[Input data — start]

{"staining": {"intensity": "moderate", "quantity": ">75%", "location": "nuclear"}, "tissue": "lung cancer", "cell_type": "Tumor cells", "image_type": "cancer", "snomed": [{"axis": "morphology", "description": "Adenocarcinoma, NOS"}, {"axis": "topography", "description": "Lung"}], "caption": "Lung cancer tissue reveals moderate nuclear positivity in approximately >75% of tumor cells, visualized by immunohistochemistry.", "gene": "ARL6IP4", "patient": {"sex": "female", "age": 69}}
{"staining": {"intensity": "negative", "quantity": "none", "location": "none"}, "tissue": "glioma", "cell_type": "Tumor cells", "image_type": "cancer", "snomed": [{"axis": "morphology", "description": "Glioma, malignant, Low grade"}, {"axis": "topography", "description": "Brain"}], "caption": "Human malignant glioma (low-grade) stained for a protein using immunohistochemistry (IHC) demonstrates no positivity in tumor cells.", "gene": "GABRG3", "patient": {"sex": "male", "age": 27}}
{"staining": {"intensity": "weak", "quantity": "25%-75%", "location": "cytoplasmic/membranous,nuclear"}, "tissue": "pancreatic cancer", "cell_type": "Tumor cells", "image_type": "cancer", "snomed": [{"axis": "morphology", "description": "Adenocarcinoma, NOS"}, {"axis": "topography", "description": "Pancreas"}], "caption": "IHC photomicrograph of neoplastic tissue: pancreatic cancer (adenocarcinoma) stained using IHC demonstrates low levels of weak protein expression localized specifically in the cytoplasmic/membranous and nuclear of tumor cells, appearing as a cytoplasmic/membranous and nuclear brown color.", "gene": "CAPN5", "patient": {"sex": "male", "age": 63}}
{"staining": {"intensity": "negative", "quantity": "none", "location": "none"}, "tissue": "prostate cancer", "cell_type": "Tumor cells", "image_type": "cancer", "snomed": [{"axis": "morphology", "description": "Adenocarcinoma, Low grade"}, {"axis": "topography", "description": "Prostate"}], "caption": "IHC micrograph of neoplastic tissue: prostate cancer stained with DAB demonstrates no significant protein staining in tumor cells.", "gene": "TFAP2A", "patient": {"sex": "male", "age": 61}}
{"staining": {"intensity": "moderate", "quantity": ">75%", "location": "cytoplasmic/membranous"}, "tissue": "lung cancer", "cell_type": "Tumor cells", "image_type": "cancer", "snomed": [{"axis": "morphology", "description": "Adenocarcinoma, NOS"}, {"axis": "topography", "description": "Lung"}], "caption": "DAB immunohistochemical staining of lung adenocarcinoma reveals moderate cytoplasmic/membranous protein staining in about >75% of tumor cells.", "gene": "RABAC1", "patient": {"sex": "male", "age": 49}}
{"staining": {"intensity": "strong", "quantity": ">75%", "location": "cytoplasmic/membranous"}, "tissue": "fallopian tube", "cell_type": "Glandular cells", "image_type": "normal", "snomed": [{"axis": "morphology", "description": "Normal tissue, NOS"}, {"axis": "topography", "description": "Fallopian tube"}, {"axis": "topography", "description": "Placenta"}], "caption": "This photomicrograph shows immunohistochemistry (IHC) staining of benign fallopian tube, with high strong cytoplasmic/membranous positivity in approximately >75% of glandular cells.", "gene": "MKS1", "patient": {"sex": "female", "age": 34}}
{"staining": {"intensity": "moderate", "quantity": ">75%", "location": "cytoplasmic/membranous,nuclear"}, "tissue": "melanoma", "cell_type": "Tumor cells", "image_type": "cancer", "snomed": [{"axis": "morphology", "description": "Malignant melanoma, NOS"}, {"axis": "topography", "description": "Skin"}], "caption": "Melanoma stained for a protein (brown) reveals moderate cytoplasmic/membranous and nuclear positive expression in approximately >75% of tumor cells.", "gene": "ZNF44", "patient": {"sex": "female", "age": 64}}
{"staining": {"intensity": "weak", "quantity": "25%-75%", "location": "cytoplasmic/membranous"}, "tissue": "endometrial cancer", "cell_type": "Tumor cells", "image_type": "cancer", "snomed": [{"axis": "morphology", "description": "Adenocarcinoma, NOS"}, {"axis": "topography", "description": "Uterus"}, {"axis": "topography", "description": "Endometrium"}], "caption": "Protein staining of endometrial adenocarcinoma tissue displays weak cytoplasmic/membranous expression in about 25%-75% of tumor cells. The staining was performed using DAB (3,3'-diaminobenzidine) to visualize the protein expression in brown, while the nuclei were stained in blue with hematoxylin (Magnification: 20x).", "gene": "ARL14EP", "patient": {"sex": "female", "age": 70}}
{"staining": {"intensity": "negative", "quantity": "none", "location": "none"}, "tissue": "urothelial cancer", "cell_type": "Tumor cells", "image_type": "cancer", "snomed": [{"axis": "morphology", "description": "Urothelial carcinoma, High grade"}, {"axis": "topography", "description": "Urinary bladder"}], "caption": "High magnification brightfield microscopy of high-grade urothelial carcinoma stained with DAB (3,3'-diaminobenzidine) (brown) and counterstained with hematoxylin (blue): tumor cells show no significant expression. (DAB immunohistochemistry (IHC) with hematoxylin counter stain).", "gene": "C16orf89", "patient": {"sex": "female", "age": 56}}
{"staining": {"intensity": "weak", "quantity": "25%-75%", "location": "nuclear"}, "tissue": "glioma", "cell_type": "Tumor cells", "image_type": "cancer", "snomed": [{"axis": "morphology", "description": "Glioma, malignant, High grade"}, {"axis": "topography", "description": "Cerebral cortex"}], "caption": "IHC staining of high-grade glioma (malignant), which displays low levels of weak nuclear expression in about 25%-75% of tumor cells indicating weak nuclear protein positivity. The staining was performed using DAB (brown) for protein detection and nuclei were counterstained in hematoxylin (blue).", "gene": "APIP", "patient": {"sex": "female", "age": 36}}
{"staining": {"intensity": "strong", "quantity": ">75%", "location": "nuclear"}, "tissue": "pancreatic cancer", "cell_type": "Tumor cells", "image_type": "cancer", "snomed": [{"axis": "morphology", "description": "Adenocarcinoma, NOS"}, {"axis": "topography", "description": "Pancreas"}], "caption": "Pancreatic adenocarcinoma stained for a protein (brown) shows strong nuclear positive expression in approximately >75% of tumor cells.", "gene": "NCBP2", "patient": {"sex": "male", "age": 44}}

[Input data — finish]

Directions> Output the records in full, exactly.

Exercise result>
{"staining": {"intensity": "moderate", "quantity": ">75%", "location": "nuclear"}, "tissue": "lung cancer", "cell_type": "Tumor cells", "image_type": "cancer", "snomed": [{"axis": "morphology", "description": "Adenocarcinoma, NOS"}, {"axis": "topography", "description": "Lung"}], "caption": "Lung cancer tissue reveals moderate nuclear positivity in approximately >75% of tumor cells, visualized by immunohistochemistry.", "gene": "ARL6IP4", "patient": {"sex": "female", "age": 69}}
{"staining": {"intensity": "negative", "quantity": "none", "location": "none"}, "tissue": "glioma", "cell_type": "Tumor cells", "image_type": "cancer", "snomed": [{"axis": "morphology", "description": "Glioma, malignant, Low grade"}, {"axis": "topography", "description": "Brain"}], "caption": "Human malignant glioma (low-grade) stained for a protein using immunohistochemistry (IHC) demonstrates no positivity in tumor cells.", "gene": "GABRG3", "patient": {"sex": "male", "age": 27}}
{"staining": {"intensity": "weak", "quantity": "25%-75%", "location": "cytoplasmic/membranous,nuclear"}, "tissue": "pancreatic cancer", "cell_type": "Tumor cells", "image_type": "cancer", "snomed": [{"axis": "morphology", "description": "Adenocarcinoma, NOS"}, {"axis": "topography", "description": "Pancreas"}], "caption": "IHC photomicrograph of neoplastic tissue: pancreatic cancer (adenocarcinoma) stained using IHC demonstrates low levels of weak protein expression localized specifically in the cytoplasmic/membranous and nuclear of tumor cells, appearing as a cytoplasmic/membranous and nuclear brown color.", "gene": "CAPN5", "patient": {"sex": "male", "age": 63}}
{"staining": {"intensity": "negative", "quantity": "none", "location": "none"}, "tissue": "prostate cancer", "cell_type": "Tumor cells", "image_type": "cancer", "snomed": [{"axis": "morphology", "description": "Adenocarcinoma, Low grade"}, {"axis": "topography", "description": "Prostate"}], "caption": "IHC micrograph of neoplastic tissue: prostate cancer stained with DAB demonstrates no significant protein staining in tumor cells.", "gene": "TFAP2A", "patient": {"sex": "male", "age": 61}}
{"staining": {"intensity": "moderate", "quantity": ">75%", "location": "cytoplasmic/membranous"}, "tissue": "lung cancer", "cell_type": "Tumor cells", "image_type": "cancer", "snomed": [{"axis": "morphology", "description": "Adenocarcinoma, NOS"}, {"axis": "topography", "description": "Lung"}], "caption": "DAB immunohistochemical staining of lung adenocarcinoma reveals moderate cytoplasmic/membranous protein staining in about >75% of tumor cells.", "gene": "RABAC1", "patient": {"sex": "male", "age": 49}}
{"staining": {"intensity": "strong", "quantity": ">75%", "location": "cytoplasmic/membranous"}, "tissue": "fallopian tube", "cell_type": "Glandular cells", "image_type": "normal", "snomed": [{"axis": "morphology", "description": "Normal tissue, NOS"}, {"axis": "topography", "description": "Fallopian tube"}, {"axis": "topography", "description": "Placenta"}], "caption": "This photomicrograph shows immunohistochemistry (IHC) staining of benign fallopian tube, with high strong cytoplasmic/membranous positivity in approximately >75% of glandular cells.", "gene": "MKS1", "patient": {"sex": "female", "age": 34}}
{"staining": {"intensity": "moderate", "quantity": ">75%", "location": "cytoplasmic/membranous,nuclear"}, "tissue": "melanoma", "cell_type": "Tumor cells", "image_type": "cancer", "snomed": [{"axis": "morphology", "description": "Malignant melanoma, NOS"}, {"axis": "topography", "description": "Skin"}], "caption": "Melanoma stained for a protein (brown) reveals moderate cytoplasmic/membranous and nuclear positive expression in approximately >75% of tumor cells.", "gene": "ZNF44", "patient": {"sex": "female", "age": 64}}
{"staining": {"intensity": "weak", "quantity": "25%-75%", "location": "cytoplasmic/membranous"}, "tissue": "endometrial cancer", "cell_type": "Tumor cells", "image_type": "cancer", "snomed": [{"axis": "morphology", "description": "Adenocarcinoma, NOS"}, {"axis": "topography", "description": "Uterus"}, {"axis": "topography", "description": "Endometrium"}], "caption": "Protein staining of endometrial adenocarcinoma tissue displays weak cytoplasmic/membranous expression in about 25%-75% of tumor cells. The staining was performed using DAB (3,3'-diaminobenzidine) to visualize the protein expression in brown, while the nuclei were stained in blue with hematoxylin (Magnification: 20x).", "gene": "ARL14EP", "patient": {"sex": "female", "age": 70}}
{"staining": {"intensity": "negative", "quantity": "none", "location": "none"}, "tissue": "urothelial cancer", "cell_type": "Tumor cells", "image_type": "cancer", "snomed": [{"axis": "morphology", "description": "Urothelial carcinoma, High grade"}, {"axis": "topography", "description": "Urinary bladder"}], "caption": "High magnification brightfield microscopy of high-grade urothelial carcinoma stained with DAB (3,3'-diaminobenzidine) (brown) and counterstained with hematoxylin (blue): tumor cells show no significant expression. (DAB immunohistochemistry (IHC) with hematoxylin counter stain).", "gene": "C16orf89", "patient": {"sex": "female", "age": 56}}
{"staining": {"intensity": "weak", "quantity": "25%-75%", "location": "nuclear"}, "tissue": "glioma", "cell_type": "Tumor cells", "image_type": "cancer", "snomed": [{"axis": "morphology", "description": "Glioma, malignant, High grade"}, {"axis": "topography", "description": "Cerebral cortex"}], "caption": "IHC staining of high-grade glioma (malignant), which displays low levels of weak nuclear expression in about 25%-75% of tumor cells indicating weak nuclear protein positivity. The staining was performed using DAB (brown) for protein detection and nuclei were counterstained in hematoxylin (blue).", "gene": "APIP", "patient": {"sex": "female", "age": 36}}
{"staining": {"intensity": "strong", "quantity": ">75%", "location": "nuclear"}, "tissue": "pancreatic cancer", "cell_type": "Tumor cells", "image_type": "cancer", "snomed": [{"axis": "morphology", "description": "Adenocarcinoma, NOS"}, {"axis": "topography", "description": "Pancreas"}], "caption": "Pancreatic adenocarcinoma stained for a protein (brown) shows strong nuclear positive expression in approximately >75% of tumor cells.", "gene": "NCBP2", "patient": {"sex": "male", "age": 44}}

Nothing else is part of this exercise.